▶ _TEXT EXTRACT_:
···
- Other name: Amanda Ingber
- Occupations: Yoga instructor; actress;
- Website: www.mandyingber.com

= Mandy Ingber =

American actress (born 1968)

Mandy Ingber (born January 11, 1968 ), sometimes credited as Amanda Ingber, is a yoga instructor and a former actress. Before yoga, Ingber became an indoor cycling instructor at the age of 28.

==Early life==
Ingber was born to a Jewish family, an American born father and a German born mother.
In her childhood, she was introduced to yoga by her father in 1975.

==Fitness==
She is a New York Times best selling author, having written Yogalosophy: 28 Days to the Ultimate Mind-Body Makeover and Yogalosophy for Inner Strength. Ingber has taught yoga to celebrities such as Jennifer Aniston, Ricki Lake, Brooke Shields, Woody Harrelson and Helen Hunt. As a yoga instructor, she has produced instructional training DVDs such as Yogalosophy.

== Acting career ==
Ingber began her career as an actress in the original company of Neil Simon's Tony-award winning play Brighton Beach Memoirs and has played roles in television series, including being Annie Tortelli, wife of the eldest son of Carla, on the television sitcom Cheers and its short-lived spin-off The Tortellis. She also played Robin, Baby's cousin, in the 1988 television series adaptation of the film Dirty Dancing.
···
▶ _SOURCE MATERIAL_:
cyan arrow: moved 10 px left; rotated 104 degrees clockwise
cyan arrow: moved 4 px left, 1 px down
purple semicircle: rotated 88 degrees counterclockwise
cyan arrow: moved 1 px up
···
▶ _TASK BRIEF_: Echo the Mandy Ingber text between "In her childhood, she" and "such as Yogalosophy.", inclusive.

▶ _REPLY_:
In her childhood, she was introduced to yoga by her father in 1975.

==Fitness==
She is a New York Times best selling author, having written Yogalosophy: 28 Days to the Ultimate Mind-Body Makeover and Yogalosophy for Inner Strength. Ingber has taught yoga to celebrities such as Jennifer Aniston, Ricki Lake, Brooke Shields, Woody Harrelson and Helen Hunt. As a yoga instructor, she has produced instructional training DVDs such as Yogalosophy.